Should I refinance my 2.25% primary residence to a 7.5%+ DSCR to get equity out
Hello BP!
I'm a new investor (just closed on our first rental - a long-term duplex)! We want to keep trucking down our investing road, but have a few barriers. The first being, we retired my husband out of corporate hell in September (yay!), but going all in on my self-employed business as a financial therapist means two things: 1. We don't have a ton of extra income to be saving for our next investment property and 2. We don't qualify for a conventional loan.
We bought our first rental with a DSCR loan with 25% down and interest rate of 7.5%. (Paid $199,500 and monthly rent is $2,150!)
Additionally, as my business is fully remote, we are moving to Costa Rica for one year - all of 2026! Which means we are going to rent our primary residence.

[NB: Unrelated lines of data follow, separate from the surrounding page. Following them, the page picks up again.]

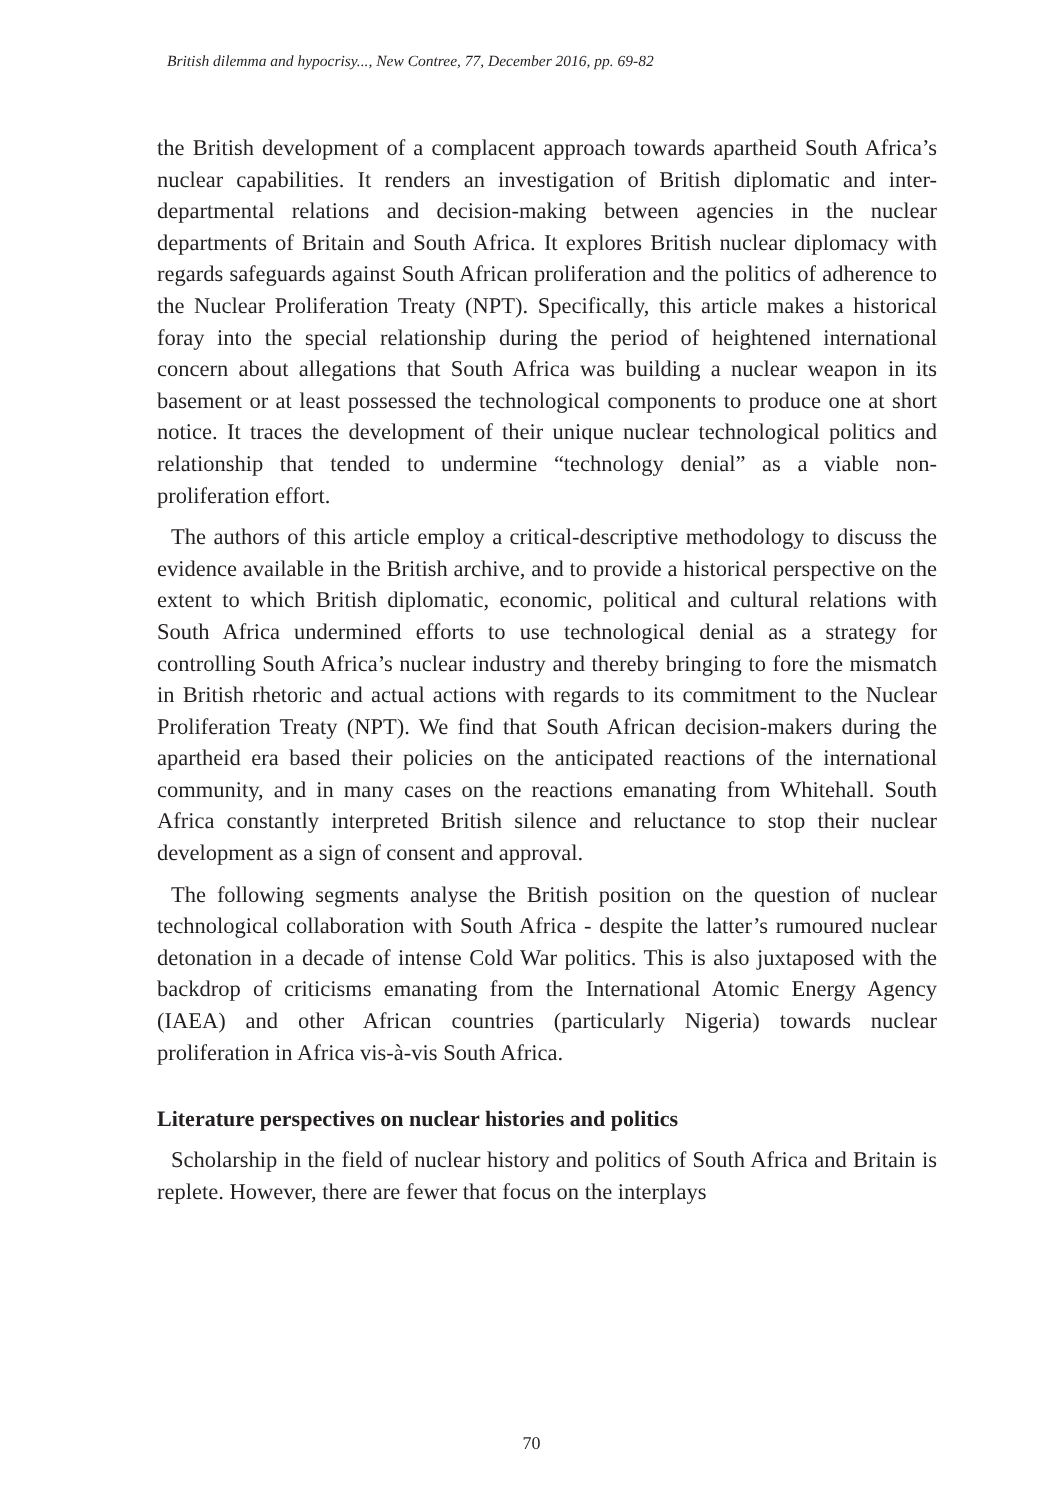British dilemma and hypocrisy..., New Contree, 77, December 2016, pp. 69-82
the British development of a complacent approach towards apartheid South Africa’s nuclear capabilities. It renders an investigation of British diplomatic and inter-departmental relations and decision-making between agencies in the nuclear departments of Britain and South Africa. It explores British nuclear diplomacy with regards safeguards against South African proliferation and the politics of adherence to the Nuclear Proliferation Treaty (NPT). Specifically, this article makes a historical foray into the special relationship during the period of heightened international concern about allegations that South Africa was building a nuclear weapon in its basement or at least possessed the technological components to produce one at short notice. It traces the development of their unique nuclear technological politics and relationship that tended to undermine “technology denial” as a viable non-proliferation effort.
The authors of this article employ a critical-descriptive methodology to discuss the evidence available in the British archive, and to provide a historical perspective on the extent to which British diplomatic, economic, political and cultural relations with South Africa undermined efforts to use technological denial as a strategy for controlling South Africa’s nuclear industry and thereby bringing to fore the mismatch in British rhetoric and actual actions with regards to its commitment to the Nuclear Proliferation Treaty (NPT). We find that South African decision-makers during the apartheid era based their policies on the anticipated reactions of the international community, and in many cases on the reactions emanating from Whitehall. South Africa constantly interpreted British silence and reluctance to stop their nuclear development as a sign of consent and approval.
The following segments analyse the British position on the question of nuclear technological collaboration with South Africa - despite the latter’s rumoured nuclear detonation in a decade of intense Cold War politics. This is also juxtaposed with the backdrop of criticisms emanating from the International Atomic Energy Agency (IAEA) and other African countries (particularly Nigeria) towards nuclear proliferation in Africa vis-à-vis South Africa.
Literature perspectives on nuclear histories and politics
Scholarship in the field of nuclear history and politics of South Africa and Britain is replete. However, there are fewer that focus on the interplays
70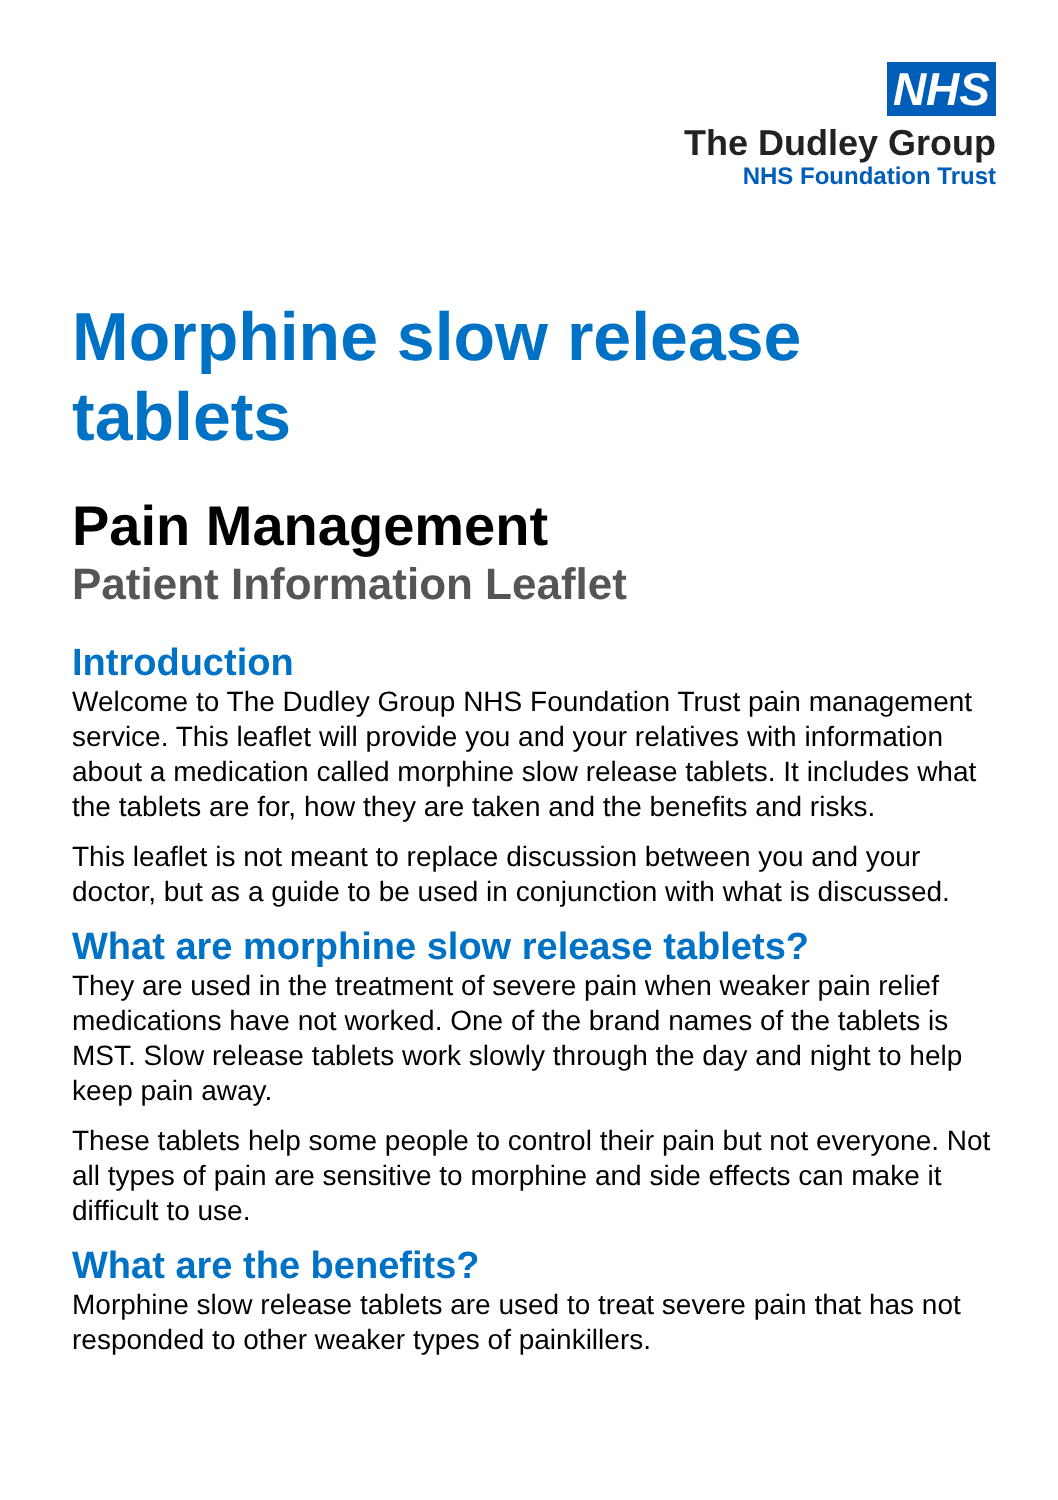NHS
The Dudley Group
NHS Foundation Trust
Morphine slow release tablets
Pain Management
Patient Information Leaflet
Introduction
Welcome to The Dudley Group NHS Foundation Trust pain management service. This leaflet will provide you and your relatives with information about a medication called morphine slow release tablets. It includes what the tablets are for, how they are taken and the benefits and risks.
This leaflet is not meant to replace discussion between you and your doctor, but as a guide to be used in conjunction with what is discussed.
What are morphine slow release tablets?
They are used in the treatment of severe pain when weaker pain relief medications have not worked. One of the brand names of the tablets is MST. Slow release tablets work slowly through the day and night to help keep pain away.
These tablets help some people to control their pain but not everyone. Not all types of pain are sensitive to morphine and side effects can make it difficult to use.
What are the benefits?
Morphine slow release tablets are used to treat severe pain that has not responded to other weaker types of painkillers.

For context, our house is on a 15-year conventional loan with a 2.25% interest rate. We have about $170,000 of equity in the house (but because of our employment arrangement we don't have access to a HELOC. And honestly, I don't know if I would want to be super leveraged anyway).
According to the lenders I've spoken with, we can't do a cash out refi either. I think, as we plan to rent it for all of 2026, we could refi into a DSCR loan? However, we would be losing our 2.25% interest rate and be moving to a 7.5% rate. BUT that $170,000 would give us the potential to buy a few more long-term multi-families.

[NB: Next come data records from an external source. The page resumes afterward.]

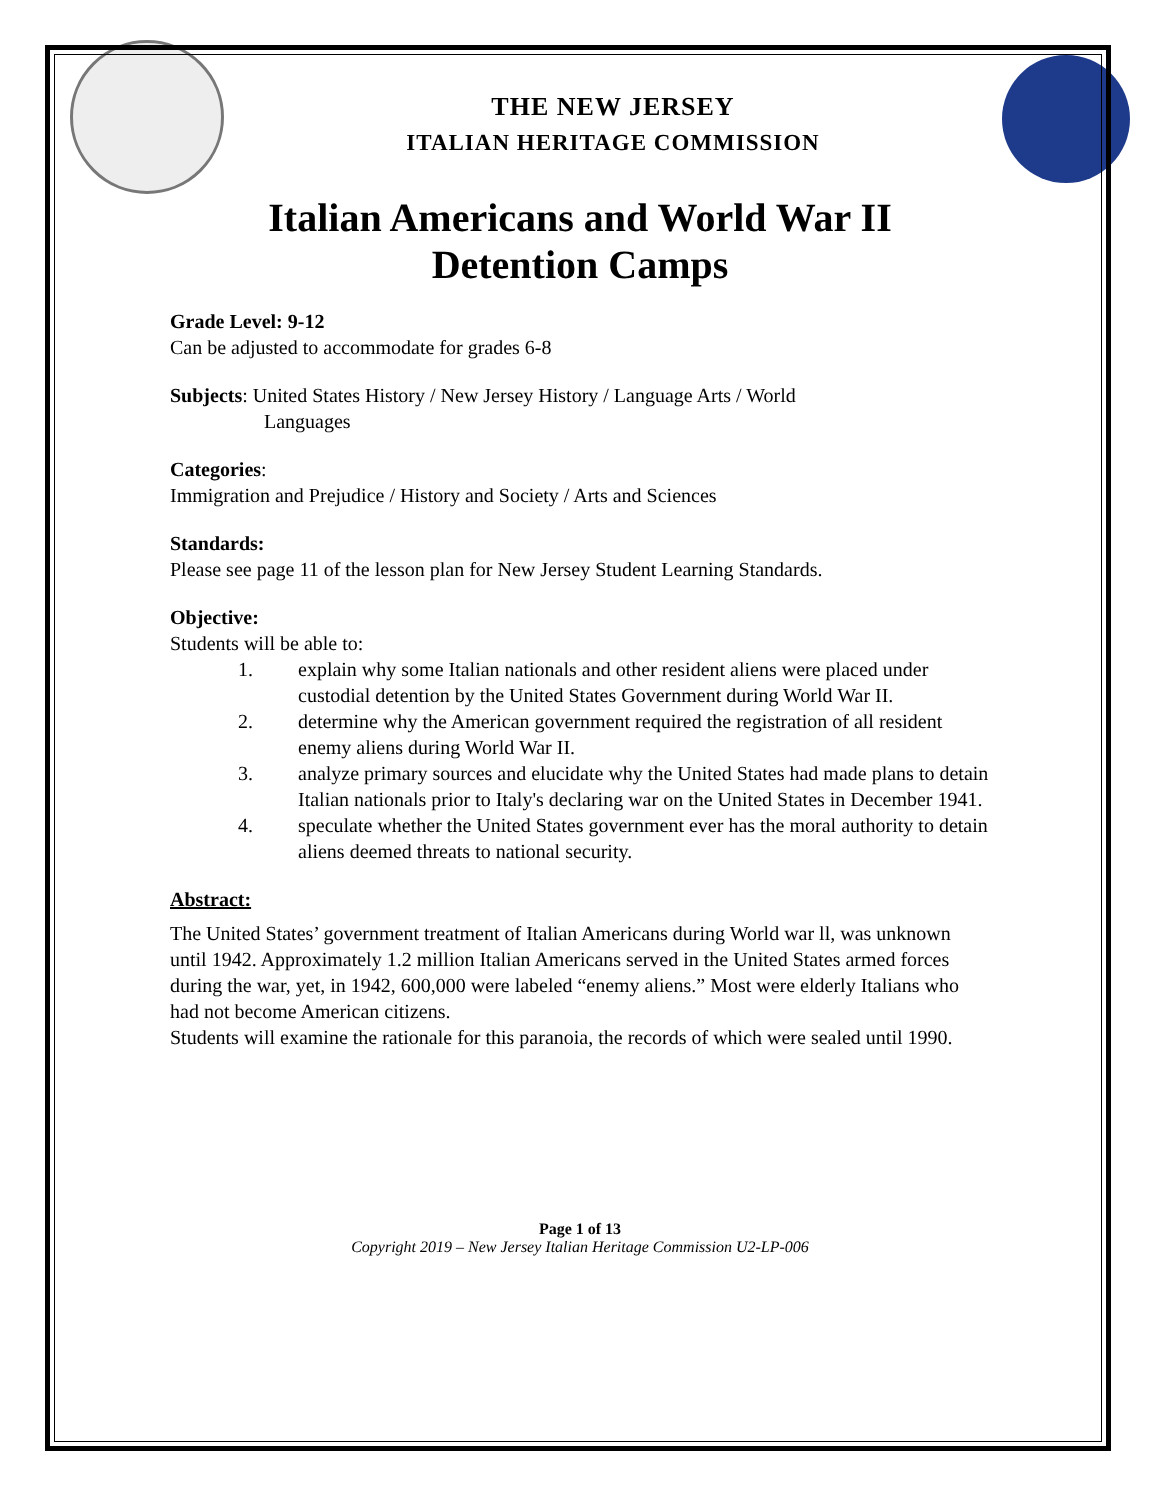THE NEW JERSEY
ITALIAN HERITAGE COMMISSION
Italian Americans and World War II
Detention Camps
Grade Level: 9-12
Can be adjusted to accommodate for grades 6-8
Subjects: United States History / New Jersey History / Language Arts / World
Languages
Categories:
Immigration and Prejudice / History and Society / Arts and Sciences
Standards:
Please see page 11 of the lesson plan for New Jersey Student Learning Standards.
Objective:
Students will be able to:
1. explain why some Italian nationals and other resident aliens were placed under custodial detention by the United States Government during World War II.
2. determine why the American government required the registration of all resident enemy aliens during World War II.
3. analyze primary sources and elucidate why the United States had made plans to detain Italian nationals prior to Italy's declaring war on the United States in December 1941.
4. speculate whether the United States government ever has the moral authority to detain aliens deemed threats to national security.
Abstract:
The United States’ government treatment of Italian Americans during World war ll, was unknown until 1942. Approximately 1.2 million Italian Americans served in the United States armed forces during the war, yet, in 1942, 600,000 were labeled “enemy aliens.” Most were elderly Italians who had not become American citizens.
Students will examine the rationale for this paranoia, the records of which were sealed until 1990.
Page 1 of 13
Copyright 2019 – New Jersey Italian Heritage Commission U2-LP-006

I'm absolutely positive that there are things I'm not considering, but any help, opinions, and considerations would be appreciated! Thanks!
Most Popular Reply

Do Not Refinance Yet, your 2.25% rate is a rare asset. Exhaust alternatives first:
1. Rent out your primary residence in 2026 and use the income to qualify for a HELOC or portfolio loan later.
2. Reinvest cash flow from your duplex into savings for future deals.

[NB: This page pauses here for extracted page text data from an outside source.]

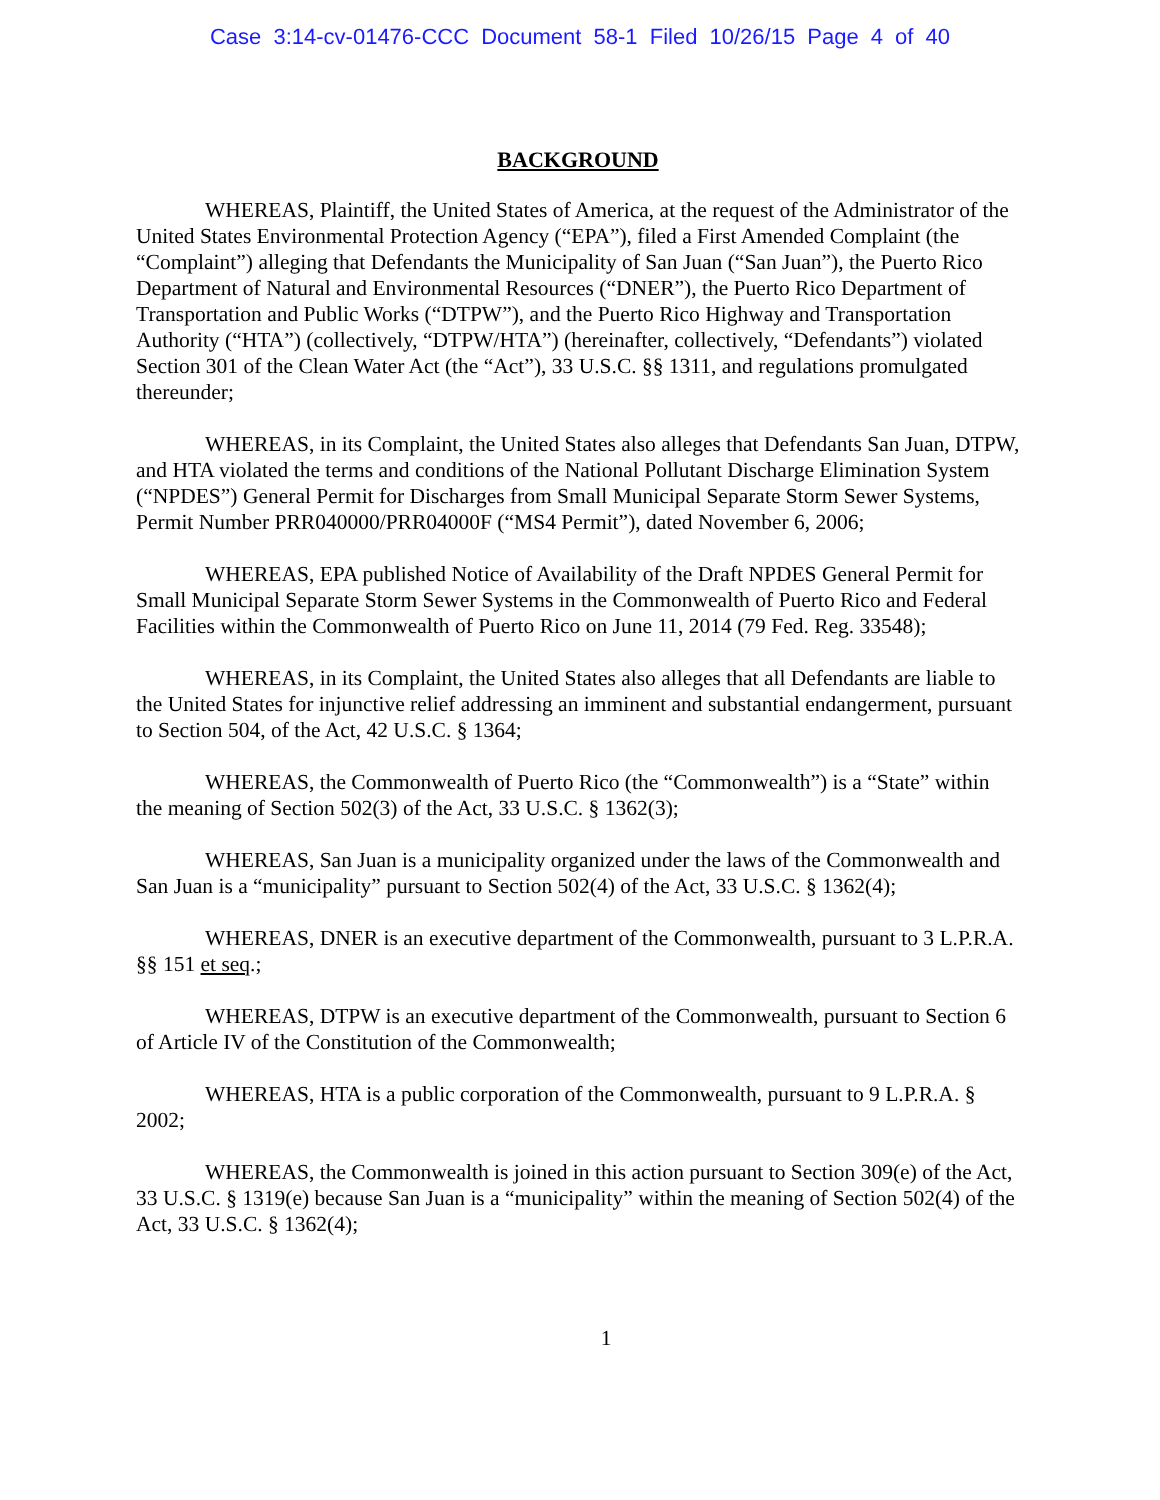Case 3:14-cv-01476-CCC Document 58-1 Filed 10/26/15 Page 4 of 40
BACKGROUND
WHEREAS, Plaintiff, the United States of America, at the request of the Administrator of the United States Environmental Protection Agency (“EPA”), filed a First Amended Complaint (the “Complaint”) alleging that Defendants the Municipality of San Juan (“San Juan”), the Puerto Rico Department of Natural and Environmental Resources (“DNER”), the Puerto Rico Department of Transportation and Public Works (“DTPW”), and the Puerto Rico Highway and Transportation Authority (“HTA”) (collectively, “DTPW/HTA”) (hereinafter, collectively, “Defendants”) violated Section 301 of the Clean Water Act (the “Act”), 33 U.S.C. §§ 1311, and regulations promulgated thereunder;
WHEREAS, in its Complaint, the United States also alleges that Defendants San Juan, DTPW, and HTA violated the terms and conditions of the National Pollutant Discharge Elimination System (“NPDES”) General Permit for Discharges from Small Municipal Separate Storm Sewer Systems, Permit Number PRR040000/PRR04000F (“MS4 Permit”), dated November 6, 2006;
WHEREAS, EPA published Notice of Availability of the Draft NPDES General Permit for Small Municipal Separate Storm Sewer Systems in the Commonwealth of Puerto Rico and Federal Facilities within the Commonwealth of Puerto Rico on June 11, 2014 (79 Fed. Reg. 33548);
WHEREAS, in its Complaint, the United States also alleges that all Defendants are liable to the United States for injunctive relief addressing an imminent and substantial endangerment, pursuant to Section 504, of the Act, 42 U.S.C. § 1364;
WHEREAS, the Commonwealth of Puerto Rico (the “Commonwealth”) is a “State” within the meaning of Section 502(3) of the Act, 33 U.S.C. § 1362(3);
WHEREAS, San Juan is a municipality organized under the laws of the Commonwealth and San Juan is a “municipality” pursuant to Section 502(4) of the Act, 33 U.S.C. § 1362(4);
WHEREAS, DNER is an executive department of the Commonwealth, pursuant to 3 L.P.R.A. §§ 151 et seq.;
WHEREAS, DTPW is an executive department of the Commonwealth, pursuant to Section 6 of Article IV of the Constitution of the Commonwealth;
WHEREAS, HTA is a public corporation of the Commonwealth, pursuant to 9 L.P.R.A. § 2002;
WHEREAS, the Commonwealth is joined in this action pursuant to Section 309(e) of the Act, 33 U.S.C. § 1319(e) because San Juan is a “municipality” within the meaning of Section 502(4) of the Act, 33 U.S.C. § 1362(4);
1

3. Explore non-traditional financing (e.g., private money, seller financing).
- If Proceeding with Refinancing:
- Ensure new investments yield minimum 10–15% CoC return to justify the 7.5% loan.
- Model worst-case scenarios (e.g., vacancies, rate hikes).
Sacrificing a 2.25% rate for 7.5% debt is hard to justify unless the new investments significantly outperform the added costs. Prioritize preserving your low-rate mortgage while pursuing creative financing strategies for growth.